### EXERCISE BRIEF
Turn every line of the records below into a JSON list of strings, one string per line, skipping blank lines and leaving the pictures out.

Images with body keypoints
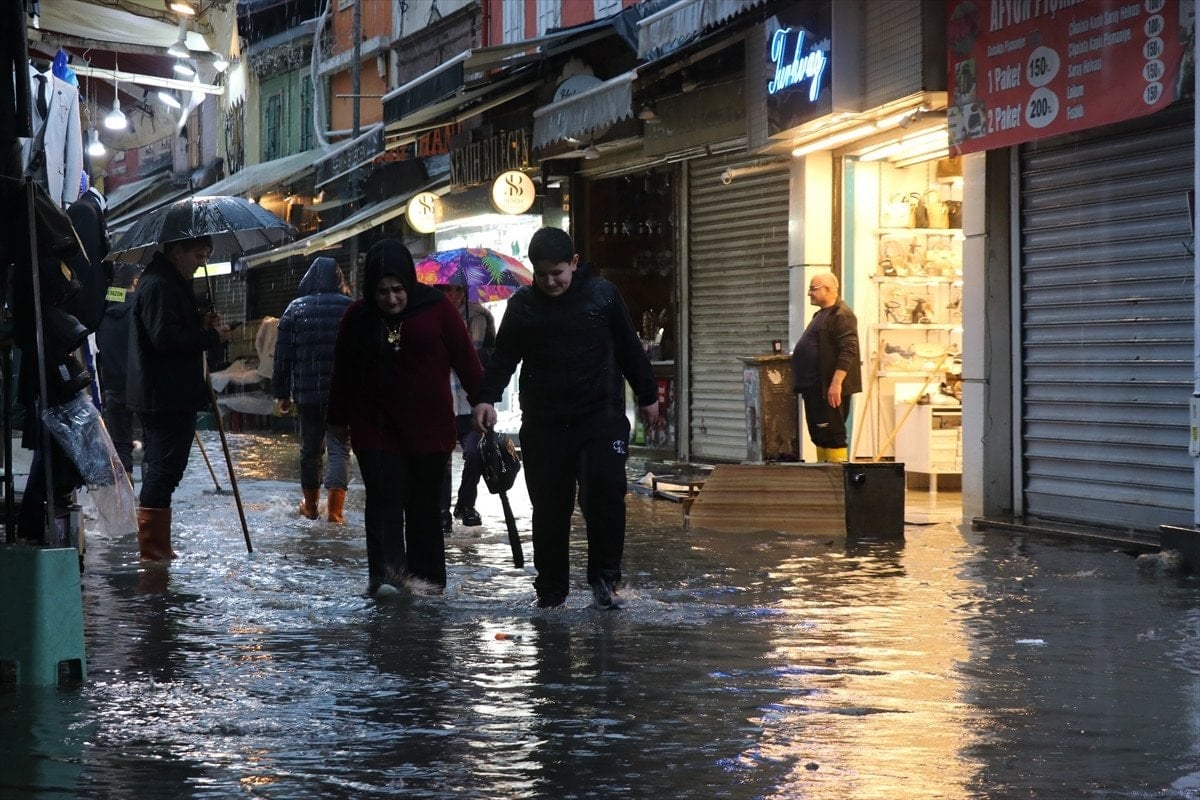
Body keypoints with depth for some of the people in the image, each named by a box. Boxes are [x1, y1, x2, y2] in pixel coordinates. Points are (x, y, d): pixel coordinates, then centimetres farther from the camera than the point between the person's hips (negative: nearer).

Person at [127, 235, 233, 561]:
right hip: (168, 399, -11)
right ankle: (154, 549, -4)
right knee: (164, 472, -7)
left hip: (159, 397, 11)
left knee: (160, 471, 16)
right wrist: (211, 336, -16)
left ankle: (155, 547, 24)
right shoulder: (159, 287, -17)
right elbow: (165, 338, -25)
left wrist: (201, 324, 7)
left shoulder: (170, 284, 18)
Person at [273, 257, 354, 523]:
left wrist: (281, 393, 8)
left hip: (306, 391, 1)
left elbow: (282, 355, 2)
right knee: (339, 447, 1)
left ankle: (310, 505, 27)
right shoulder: (352, 308, 1)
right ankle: (335, 508, -13)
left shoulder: (295, 309, 3)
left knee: (310, 447, 15)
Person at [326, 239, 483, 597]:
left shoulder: (437, 308, -6)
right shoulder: (358, 316, 0)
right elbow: (343, 371, 10)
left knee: (423, 505, 6)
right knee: (383, 499, -11)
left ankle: (426, 574, 16)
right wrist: (338, 418, 16)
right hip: (375, 429, 1)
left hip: (429, 429, -1)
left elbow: (465, 358, -3)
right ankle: (384, 572, -19)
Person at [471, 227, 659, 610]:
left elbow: (629, 348, 9)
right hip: (543, 424, 1)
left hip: (601, 418, -1)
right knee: (549, 508, 4)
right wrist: (487, 397, -12)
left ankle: (604, 577, -2)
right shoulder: (522, 305, 3)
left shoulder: (602, 294, 2)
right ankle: (551, 589, 15)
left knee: (605, 494, -14)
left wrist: (647, 395, 13)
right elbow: (504, 358, 4)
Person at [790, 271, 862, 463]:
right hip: (815, 387, 10)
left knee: (832, 433, -9)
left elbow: (848, 352, -21)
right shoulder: (821, 314, 20)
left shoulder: (841, 315, -12)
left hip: (829, 388, -10)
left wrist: (836, 383, -25)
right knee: (818, 434, 11)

### EXPECTED OUTPUT
[
  "Body keypoints with depth for some of the people in the image, each named by a box. Boxes are [x1, y1, x2, y2] in pixel coordinates. Points are (x, y, d): pixel coordinates, then centimetres farther from the camera than the point between the person's hips (negative: nearer).",
  "Person at [127, 235, 233, 561]:",
  "right hip: (168, 399, -11)",
  "right ankle: (154, 549, -4)",
  "right knee: (164, 472, -7)",
  "left hip: (159, 397, 11)",
  "left knee: (160, 471, 16)",
  "right wrist: (211, 336, -16)",
  "left ankle: (155, 547, 24)",
  "right shoulder: (159, 287, -17)",
  "right elbow: (165, 338, -25)",
  "left wrist: (201, 324, 7)",
  "left shoulder: (170, 284, 18)",
  "Person at [273, 257, 354, 523]:",
  "left wrist: (281, 393, 8)",
  "left hip: (306, 391, 1)",
  "left elbow: (282, 355, 2)",
  "right knee: (339, 447, 1)",
  "left ankle: (310, 505, 27)",
  "right shoulder: (352, 308, 1)",
  "right ankle: (335, 508, -13)",
  "left shoulder: (295, 309, 3)",
  "left knee: (310, 447, 15)",
  "Person at [326, 239, 483, 597]:",
  "left shoulder: (437, 308, -6)",
  "right shoulder: (358, 316, 0)",
  "right elbow: (343, 371, 10)",
  "left knee: (423, 505, 6)",
  "right knee: (383, 499, -11)",
  "left ankle: (426, 574, 16)",
  "right wrist: (338, 418, 16)",
  "right hip: (375, 429, 1)",
  "left hip: (429, 429, -1)",
  "left elbow: (465, 358, -3)",
  "right ankle: (384, 572, -19)",
  "Person at [471, 227, 659, 610]:",
  "left elbow: (629, 348, 9)",
  "right hip: (543, 424, 1)",
  "left hip: (601, 418, -1)",
  "right knee: (549, 508, 4)",
  "right wrist: (487, 397, -12)",
  "left ankle: (604, 577, -2)",
  "right shoulder: (522, 305, 3)",
  "left shoulder: (602, 294, 2)",
  "right ankle: (551, 589, 15)",
  "left knee: (605, 494, -14)",
  "left wrist: (647, 395, 13)",
  "right elbow: (504, 358, 4)",
  "Person at [790, 271, 862, 463]:",
  "right hip: (815, 387, 10)",
  "left knee: (832, 433, -9)",
  "left elbow: (848, 352, -21)",
  "right shoulder: (821, 314, 20)",
  "left shoulder: (841, 315, -12)",
  "left hip: (829, 388, -10)",
  "left wrist: (836, 383, -25)",
  "right knee: (818, 434, 11)"
]